EXERCISE DESCRIPTION:
Determine the number of lines in the data below that hold "menuSelection"; give nothing but that number.

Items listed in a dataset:
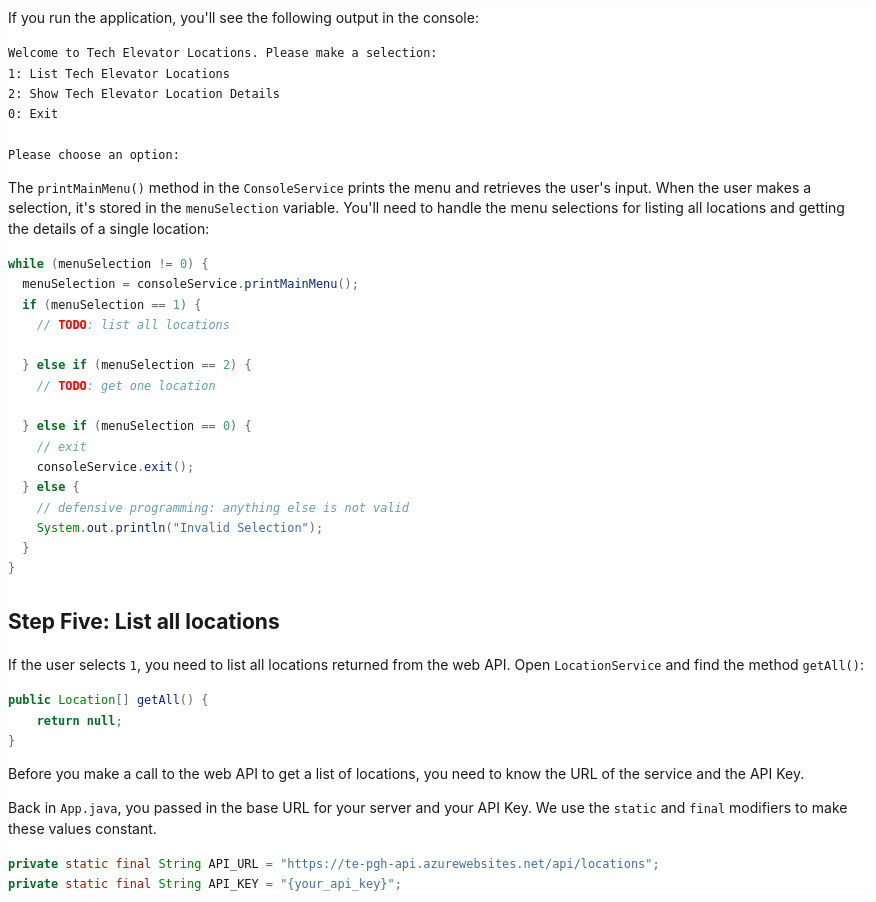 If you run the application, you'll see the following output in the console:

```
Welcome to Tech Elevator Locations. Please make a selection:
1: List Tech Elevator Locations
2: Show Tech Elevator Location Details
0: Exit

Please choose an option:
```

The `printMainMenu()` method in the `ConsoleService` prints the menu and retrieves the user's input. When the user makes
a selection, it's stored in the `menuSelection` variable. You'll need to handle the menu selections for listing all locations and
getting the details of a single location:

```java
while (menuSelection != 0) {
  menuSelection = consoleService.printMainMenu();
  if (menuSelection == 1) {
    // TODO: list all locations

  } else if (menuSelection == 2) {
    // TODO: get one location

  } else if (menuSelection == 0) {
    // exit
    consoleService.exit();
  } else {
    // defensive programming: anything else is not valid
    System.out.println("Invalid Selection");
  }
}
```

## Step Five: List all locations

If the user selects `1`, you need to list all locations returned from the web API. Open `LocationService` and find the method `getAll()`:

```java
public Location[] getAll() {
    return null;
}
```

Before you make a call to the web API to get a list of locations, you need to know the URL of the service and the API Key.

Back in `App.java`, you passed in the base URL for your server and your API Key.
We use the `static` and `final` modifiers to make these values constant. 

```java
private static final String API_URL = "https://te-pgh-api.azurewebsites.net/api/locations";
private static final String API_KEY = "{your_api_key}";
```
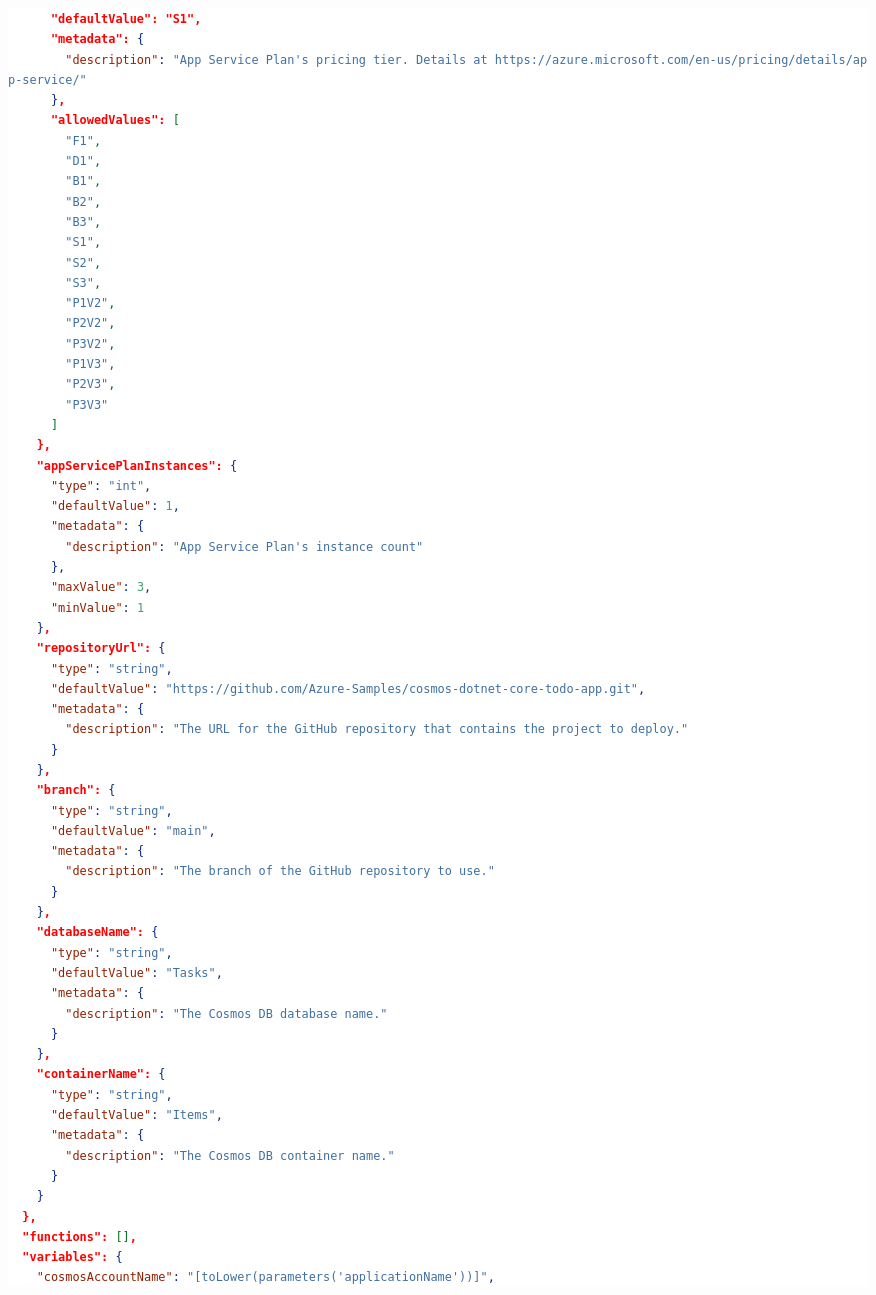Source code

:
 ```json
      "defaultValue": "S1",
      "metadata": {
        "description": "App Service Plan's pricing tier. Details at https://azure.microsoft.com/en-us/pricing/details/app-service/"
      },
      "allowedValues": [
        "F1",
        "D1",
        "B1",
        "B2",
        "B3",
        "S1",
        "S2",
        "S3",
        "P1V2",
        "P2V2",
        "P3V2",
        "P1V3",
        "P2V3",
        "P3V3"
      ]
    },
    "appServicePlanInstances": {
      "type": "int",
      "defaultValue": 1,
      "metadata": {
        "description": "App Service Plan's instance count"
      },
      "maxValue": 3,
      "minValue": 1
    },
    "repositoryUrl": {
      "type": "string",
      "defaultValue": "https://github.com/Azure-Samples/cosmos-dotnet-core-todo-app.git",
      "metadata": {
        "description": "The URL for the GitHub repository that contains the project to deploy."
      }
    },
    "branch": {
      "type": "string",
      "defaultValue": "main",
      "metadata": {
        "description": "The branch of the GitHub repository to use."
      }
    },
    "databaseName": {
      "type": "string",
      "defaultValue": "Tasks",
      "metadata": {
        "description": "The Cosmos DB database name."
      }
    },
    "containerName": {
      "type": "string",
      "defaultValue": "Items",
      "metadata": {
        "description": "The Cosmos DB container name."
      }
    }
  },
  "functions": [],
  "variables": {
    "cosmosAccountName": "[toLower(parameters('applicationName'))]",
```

WRITTEN RESPONSE:
6